I want to use the Mellin Transform (MT) to calculate the integral:
$\int_0^{1 } \exp(-2\rho^2) J_0(\pi \rho r)\rho \, d\rho$
in which $r>=0$ and real.
I have calculated it by numerical methods. However, I want to use MT to obtain a closed form. I have applied the convolution property in MT, and the equivalence between Laplace Transform and finite MT.
I get this Mellin-Barnes integral for my integral:
$\int_{0}^{1}g(r\rho)h(\rho)d\rho=\frac{1}{2\pi i}\oint_{\delta-i\infty}^{\delta+i\infty}g(z)h(1-z)r^{-z}dz\\=
\frac{1}{2\pi i}\oint_{\delta-i\infty}^{\delta+i\infty}\frac{\sqrt{\pi } e^{\frac{(z-1)^2}{8 }} \text{erfc}\left(-\frac{z-1}{2 \sqrt{2 }}\right)}{2 \sqrt{2 }}\frac{2^z \pi ^{-z-1} \Gamma \left(\frac{z+1}{2}\right)}{\Gamma \left(\frac{1}{2}-\frac{z}{2}\right)}r^{-z-1}dz$
since:
$h(z)=\int_0^{1 } \exp(-2\rho^2)\rho^{z-1} \, d\rho=\frac{\sqrt{\pi } e^{\frac{(z-1)^2}{8 }} \text{Erfc}\left(-\frac{z-1}{2 \sqrt{2 }}\right)}{2 \sqrt{2 }}\qquad g(z)=\frac{1}{r}\int_0^{\infty}J_0(\pi \rho )\rho^{z} \, d\rho=\frac{2^z \pi ^{-z-1} \Gamma \left(\frac{z+1}{2}\right)}{r\,\Gamma \left(\frac{1}{2}-\frac{z}{2}\right)}$
However, I do not get an agreement with the numerical result after calculating the residues ($z=-(2n+1),\;n\geq0 $).

Saved entries:
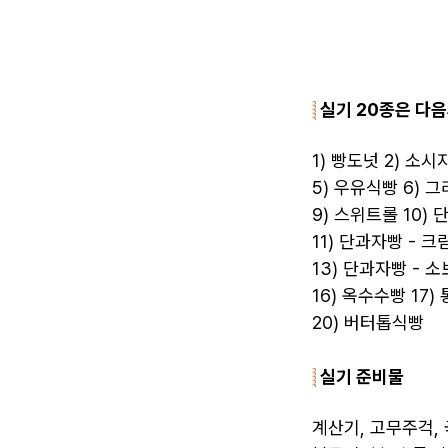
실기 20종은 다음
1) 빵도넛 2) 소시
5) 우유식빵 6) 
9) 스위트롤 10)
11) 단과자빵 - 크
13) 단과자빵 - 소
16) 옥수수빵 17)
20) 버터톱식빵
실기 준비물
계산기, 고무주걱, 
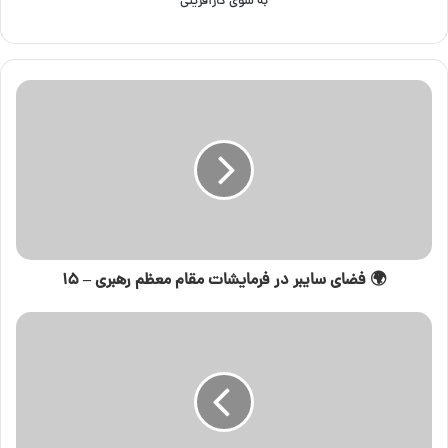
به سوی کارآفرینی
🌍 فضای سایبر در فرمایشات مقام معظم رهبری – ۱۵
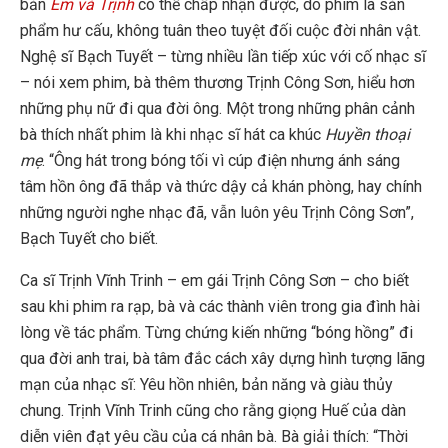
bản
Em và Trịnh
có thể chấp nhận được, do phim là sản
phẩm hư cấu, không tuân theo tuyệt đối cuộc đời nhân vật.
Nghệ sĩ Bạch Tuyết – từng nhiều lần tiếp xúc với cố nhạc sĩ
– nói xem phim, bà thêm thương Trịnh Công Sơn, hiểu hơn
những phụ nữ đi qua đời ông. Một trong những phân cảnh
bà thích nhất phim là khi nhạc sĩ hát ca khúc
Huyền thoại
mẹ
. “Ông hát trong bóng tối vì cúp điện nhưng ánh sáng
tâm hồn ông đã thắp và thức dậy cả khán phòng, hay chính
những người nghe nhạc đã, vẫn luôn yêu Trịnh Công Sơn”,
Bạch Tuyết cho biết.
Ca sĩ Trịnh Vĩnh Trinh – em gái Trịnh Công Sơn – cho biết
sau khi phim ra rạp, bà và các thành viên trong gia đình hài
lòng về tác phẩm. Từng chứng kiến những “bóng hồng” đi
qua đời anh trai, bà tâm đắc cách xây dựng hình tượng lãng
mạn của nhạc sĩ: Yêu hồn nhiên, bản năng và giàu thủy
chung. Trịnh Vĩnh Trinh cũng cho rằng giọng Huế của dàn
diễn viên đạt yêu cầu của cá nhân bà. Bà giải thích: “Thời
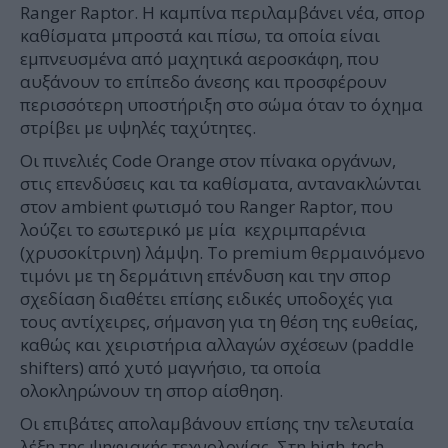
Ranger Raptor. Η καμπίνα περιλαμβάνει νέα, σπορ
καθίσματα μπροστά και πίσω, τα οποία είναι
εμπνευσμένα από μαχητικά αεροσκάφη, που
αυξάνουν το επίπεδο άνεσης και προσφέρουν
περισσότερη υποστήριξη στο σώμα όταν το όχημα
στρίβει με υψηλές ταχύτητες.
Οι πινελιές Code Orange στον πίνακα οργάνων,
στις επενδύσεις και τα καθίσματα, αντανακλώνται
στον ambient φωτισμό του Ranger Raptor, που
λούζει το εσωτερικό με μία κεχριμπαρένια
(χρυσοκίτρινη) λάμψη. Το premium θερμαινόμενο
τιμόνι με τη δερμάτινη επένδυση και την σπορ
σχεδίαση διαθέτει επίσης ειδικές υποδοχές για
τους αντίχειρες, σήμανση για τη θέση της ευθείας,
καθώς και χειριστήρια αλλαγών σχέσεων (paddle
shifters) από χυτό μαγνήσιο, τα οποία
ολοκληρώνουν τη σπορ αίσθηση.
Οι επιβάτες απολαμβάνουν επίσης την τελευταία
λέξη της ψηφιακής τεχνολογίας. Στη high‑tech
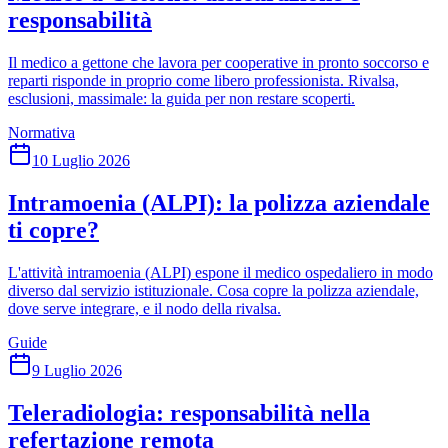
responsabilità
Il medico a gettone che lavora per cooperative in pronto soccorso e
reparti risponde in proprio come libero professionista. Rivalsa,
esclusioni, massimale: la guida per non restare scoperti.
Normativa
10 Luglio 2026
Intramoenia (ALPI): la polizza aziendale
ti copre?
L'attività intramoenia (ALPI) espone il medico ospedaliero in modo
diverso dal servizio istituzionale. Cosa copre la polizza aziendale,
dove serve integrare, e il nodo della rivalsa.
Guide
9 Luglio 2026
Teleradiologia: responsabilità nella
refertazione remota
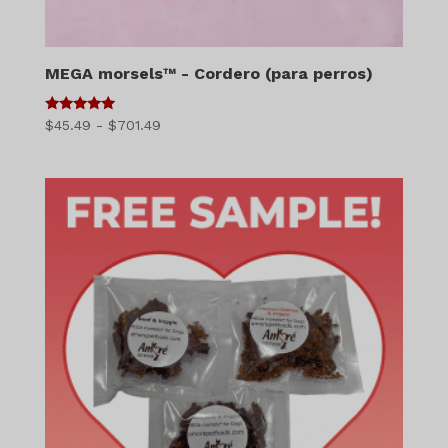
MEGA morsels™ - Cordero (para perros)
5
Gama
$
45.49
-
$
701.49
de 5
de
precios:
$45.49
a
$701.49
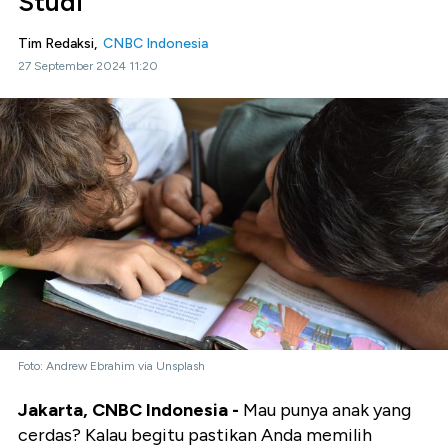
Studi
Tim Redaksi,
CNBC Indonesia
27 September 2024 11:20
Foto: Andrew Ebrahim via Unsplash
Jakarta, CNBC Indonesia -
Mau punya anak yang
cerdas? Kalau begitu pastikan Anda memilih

* [EXERCISE TASKS]
(1) In the Mellin transform post, give the passage from "I have calculated" to "and finite MT." again, swapping "numerical methods" for "numerical integration".
(2) Put the lines of the listing from the line with "به سوی کارآفرینی" to the line with "معظم رهبری – ۱۵" into a Markdown table with the columns Row and Line. Number each line and leave out blank lines.

* [RESULTS FOR THE EXERCISE]
(1)
I have calculated it by numerical integration. However, I want to use MT to obtain a closed form. I have applied the convolution property in MT, and the equivalence between Laplace Transform and finite MT.

(2)
| Row | Line |
|---|---|
| 1 | به سوی کارآفرینی |
| 2 | 🌍 فضای سایبر در فرمایشات مقام معظم رهبری – ۱۵ |